Now India is planting the bush en masse, converting it into a green energy source used to power trains and buses with less pollution than crude oil. Mexico hopes to follow suit.

President Felipe Calderon signed an agreement with the president of Colombia in January to build a 14.5 million peso ($936,000) experimental biodiesel plant in southern Mexico with a production capacity of 12,000 liters (3,170 gallons) of biofuel a day.

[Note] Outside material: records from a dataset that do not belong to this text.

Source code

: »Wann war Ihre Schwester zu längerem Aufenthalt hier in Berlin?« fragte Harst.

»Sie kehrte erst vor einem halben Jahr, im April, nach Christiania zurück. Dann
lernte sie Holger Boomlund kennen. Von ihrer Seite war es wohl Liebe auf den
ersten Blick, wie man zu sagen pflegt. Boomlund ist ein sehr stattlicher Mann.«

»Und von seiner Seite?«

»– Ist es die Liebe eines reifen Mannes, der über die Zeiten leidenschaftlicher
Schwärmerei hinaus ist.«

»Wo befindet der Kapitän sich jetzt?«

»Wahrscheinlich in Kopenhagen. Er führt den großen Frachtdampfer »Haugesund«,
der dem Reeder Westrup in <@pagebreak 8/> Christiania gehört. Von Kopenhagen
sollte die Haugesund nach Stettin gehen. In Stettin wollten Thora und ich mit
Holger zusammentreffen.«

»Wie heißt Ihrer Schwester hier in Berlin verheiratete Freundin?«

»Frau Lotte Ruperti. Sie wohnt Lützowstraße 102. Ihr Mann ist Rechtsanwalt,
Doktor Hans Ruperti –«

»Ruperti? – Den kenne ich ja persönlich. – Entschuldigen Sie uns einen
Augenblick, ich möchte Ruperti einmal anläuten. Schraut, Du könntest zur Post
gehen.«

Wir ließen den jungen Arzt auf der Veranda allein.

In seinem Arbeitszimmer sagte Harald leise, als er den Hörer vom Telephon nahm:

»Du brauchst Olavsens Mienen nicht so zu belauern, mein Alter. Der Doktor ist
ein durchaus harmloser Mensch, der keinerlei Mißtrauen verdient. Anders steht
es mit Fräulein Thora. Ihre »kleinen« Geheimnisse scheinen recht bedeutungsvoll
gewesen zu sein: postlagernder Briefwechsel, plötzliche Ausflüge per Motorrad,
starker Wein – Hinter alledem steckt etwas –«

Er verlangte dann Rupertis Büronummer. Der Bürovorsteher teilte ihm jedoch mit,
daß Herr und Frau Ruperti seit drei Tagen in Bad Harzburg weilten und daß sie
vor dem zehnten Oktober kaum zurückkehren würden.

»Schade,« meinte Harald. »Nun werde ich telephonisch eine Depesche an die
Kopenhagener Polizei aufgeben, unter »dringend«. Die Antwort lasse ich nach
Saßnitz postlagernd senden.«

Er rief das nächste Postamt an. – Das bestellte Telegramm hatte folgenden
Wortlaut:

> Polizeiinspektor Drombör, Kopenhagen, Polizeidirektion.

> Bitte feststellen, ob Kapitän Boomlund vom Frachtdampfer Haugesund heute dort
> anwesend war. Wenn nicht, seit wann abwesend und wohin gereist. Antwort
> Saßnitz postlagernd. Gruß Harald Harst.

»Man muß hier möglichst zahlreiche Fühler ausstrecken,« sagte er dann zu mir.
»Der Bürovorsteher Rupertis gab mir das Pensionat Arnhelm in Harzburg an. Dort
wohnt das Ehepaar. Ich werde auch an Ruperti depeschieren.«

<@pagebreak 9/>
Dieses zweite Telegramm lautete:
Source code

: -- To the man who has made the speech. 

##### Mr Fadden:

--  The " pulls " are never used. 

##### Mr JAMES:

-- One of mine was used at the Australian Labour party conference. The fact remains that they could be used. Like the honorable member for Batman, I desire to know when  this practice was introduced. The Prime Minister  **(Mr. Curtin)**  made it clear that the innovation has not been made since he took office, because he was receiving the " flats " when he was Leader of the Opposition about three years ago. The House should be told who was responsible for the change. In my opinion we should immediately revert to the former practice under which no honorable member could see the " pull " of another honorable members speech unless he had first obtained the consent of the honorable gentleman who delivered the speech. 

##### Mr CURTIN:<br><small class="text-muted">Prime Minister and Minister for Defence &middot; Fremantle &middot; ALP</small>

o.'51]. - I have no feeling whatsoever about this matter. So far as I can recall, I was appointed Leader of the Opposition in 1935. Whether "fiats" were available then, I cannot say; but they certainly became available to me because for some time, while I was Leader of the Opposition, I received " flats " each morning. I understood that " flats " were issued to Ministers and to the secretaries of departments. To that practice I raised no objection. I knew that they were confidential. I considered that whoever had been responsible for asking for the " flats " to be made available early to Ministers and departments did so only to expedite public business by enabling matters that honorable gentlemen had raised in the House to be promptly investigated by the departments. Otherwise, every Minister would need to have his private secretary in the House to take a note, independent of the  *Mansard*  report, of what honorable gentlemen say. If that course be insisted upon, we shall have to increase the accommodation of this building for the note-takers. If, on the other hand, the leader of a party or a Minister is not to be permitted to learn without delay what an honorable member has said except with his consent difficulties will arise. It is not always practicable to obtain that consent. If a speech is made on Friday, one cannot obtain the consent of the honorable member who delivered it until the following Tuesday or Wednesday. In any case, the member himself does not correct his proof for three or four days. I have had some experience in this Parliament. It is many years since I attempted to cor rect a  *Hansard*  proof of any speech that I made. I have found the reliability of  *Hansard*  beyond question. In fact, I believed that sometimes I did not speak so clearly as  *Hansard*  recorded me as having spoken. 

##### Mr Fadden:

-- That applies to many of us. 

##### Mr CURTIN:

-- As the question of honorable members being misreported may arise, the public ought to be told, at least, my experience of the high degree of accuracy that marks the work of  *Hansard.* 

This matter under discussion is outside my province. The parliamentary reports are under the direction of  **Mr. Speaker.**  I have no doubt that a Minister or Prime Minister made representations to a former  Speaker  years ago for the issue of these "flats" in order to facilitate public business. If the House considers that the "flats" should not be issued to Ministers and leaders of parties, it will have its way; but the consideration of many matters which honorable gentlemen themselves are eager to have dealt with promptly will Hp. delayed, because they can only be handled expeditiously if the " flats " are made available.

Mexico passed a law last year to push developing biofuels that don't threaten food security and the agriculture ministry has since identified some 2.6 million hectares (6.4 million acres) of land with a high potential to produce jatropha. _Bioenergy
Both jatropha and pongamia have a lot of potential to replace palm oil, thereby saving a large portion of rainforest habitat. Eventually desert-grown algae may well replace the oilseed plants for biofuel production. That will take at least 30 years. In the meantime, jatropha is a very good bet for the tropics.